Dataset entries
+===+

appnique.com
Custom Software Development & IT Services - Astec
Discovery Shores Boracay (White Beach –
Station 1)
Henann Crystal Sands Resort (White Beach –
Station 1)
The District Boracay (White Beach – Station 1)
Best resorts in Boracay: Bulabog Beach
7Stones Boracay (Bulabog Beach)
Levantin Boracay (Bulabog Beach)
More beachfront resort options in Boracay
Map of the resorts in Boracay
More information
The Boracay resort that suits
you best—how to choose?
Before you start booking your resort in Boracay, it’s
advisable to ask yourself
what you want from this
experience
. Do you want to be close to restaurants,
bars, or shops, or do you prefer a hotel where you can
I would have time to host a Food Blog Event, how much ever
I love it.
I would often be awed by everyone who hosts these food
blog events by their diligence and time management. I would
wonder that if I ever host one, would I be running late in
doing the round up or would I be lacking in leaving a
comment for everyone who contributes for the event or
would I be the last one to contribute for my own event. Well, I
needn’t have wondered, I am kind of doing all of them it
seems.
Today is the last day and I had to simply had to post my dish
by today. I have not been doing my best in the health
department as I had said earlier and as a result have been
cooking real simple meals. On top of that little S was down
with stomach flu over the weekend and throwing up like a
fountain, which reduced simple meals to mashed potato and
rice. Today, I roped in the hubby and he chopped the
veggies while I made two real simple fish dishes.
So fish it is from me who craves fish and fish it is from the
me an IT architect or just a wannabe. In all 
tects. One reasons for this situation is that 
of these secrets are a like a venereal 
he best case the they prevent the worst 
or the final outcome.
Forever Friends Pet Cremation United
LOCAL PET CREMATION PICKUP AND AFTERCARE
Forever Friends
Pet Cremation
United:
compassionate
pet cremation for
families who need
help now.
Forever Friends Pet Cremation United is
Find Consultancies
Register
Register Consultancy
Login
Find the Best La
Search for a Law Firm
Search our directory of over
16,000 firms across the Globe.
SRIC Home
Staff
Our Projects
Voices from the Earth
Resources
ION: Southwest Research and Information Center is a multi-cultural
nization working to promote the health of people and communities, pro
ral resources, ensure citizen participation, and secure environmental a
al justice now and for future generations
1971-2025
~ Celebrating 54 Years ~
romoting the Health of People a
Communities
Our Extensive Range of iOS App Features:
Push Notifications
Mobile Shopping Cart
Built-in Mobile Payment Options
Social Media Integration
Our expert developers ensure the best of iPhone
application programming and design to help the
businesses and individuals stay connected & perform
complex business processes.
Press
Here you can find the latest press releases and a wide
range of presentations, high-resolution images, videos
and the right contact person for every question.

+===+

Copy out the lines above, substituting "Puka Shell Beach" for "Bulabog Beach" at every occurrence and leaving everything else unchanged.

Result of the task:
appnique.com
Custom Software Development & IT Services - Astec
Discovery Shores Boracay (White Beach –
Station 1)
Henann Crystal Sands Resort (White Beach –
Station 1)
The District Boracay (White Beach – Station 1)
Best resorts in Boracay: Puka Shell Beach
7Stones Boracay (Puka Shell Beach)
Levantin Boracay (Puka Shell Beach)
More beachfront resort options in Boracay
Map of the resorts in Boracay
More information
The Boracay resort that suits
you best—how to choose?
Before you start booking your resort in Boracay, it’s
advisable to ask yourself
what you want from this
experience
. Do you want to be close to restaurants,
bars, or shops, or do you prefer a hotel where you can
I would have time to host a Food Blog Event, how much ever
I love it.
I would often be awed by everyone who hosts these food
blog events by their diligence and time management. I would
wonder that if I ever host one, would I be running late in
doing the round up or would I be lacking in leaving a
comment for everyone who contributes for the event or
would I be the last one to contribute for my own event. Well, I
needn’t have wondered, I am kind of doing all of them it
seems.
Today is the last day and I had to simply had to post my dish
by today. I have not been doing my best in the health
department as I had said earlier and as a result have been
cooking real simple meals. On top of that little S was down
with stomach flu over the weekend and throwing up like a
fountain, which reduced simple meals to mashed potato and
rice. Today, I roped in the hubby and he chopped the
veggies while I made two real simple fish dishes.
So fish it is from me who craves fish and fish it is from the
me an IT architect or just a wannabe. In all 
tects. One reasons for this situation is that 
of these secrets are a like a venereal 
he best case the they prevent the worst 
or the final outcome.
Forever Friends Pet Cremation United
LOCAL PET CREMATION PICKUP AND AFTERCARE
Forever Friends
Pet Cremation
United:
compassionate
pet cremation for
families who need
help now.
Forever Friends Pet Cremation United is
Find Consultancies
Register
Register Consultancy
Login
Find the Best La
Search for a Law Firm
Search our directory of over
16,000 firms across the Globe.
SRIC Home
Staff
Our Projects
Voices from the Earth
Resources
ION: Southwest Research and Information Center is a multi-cultural
nization working to promote the health of people and communities, pro
ral resources, ensure citizen participation, and secure environmental a
al justice now and for future generations
1971-2025
~ Celebrating 54 Years ~
romoting the Health of People a
Communities
Our Extensive Range of iOS App Features:
Push Notifications
Mobile Shopping Cart
Built-in Mobile Payment Options
Social Media Integration
Our expert developers ensure the best of iPhone
application programming and design to help the
businesses and individuals stay connected & perform
complex business processes.
Press
Here you can find the latest press releases and a wide
range of presentations, high-resolution images, videos
and the right contact person for every question.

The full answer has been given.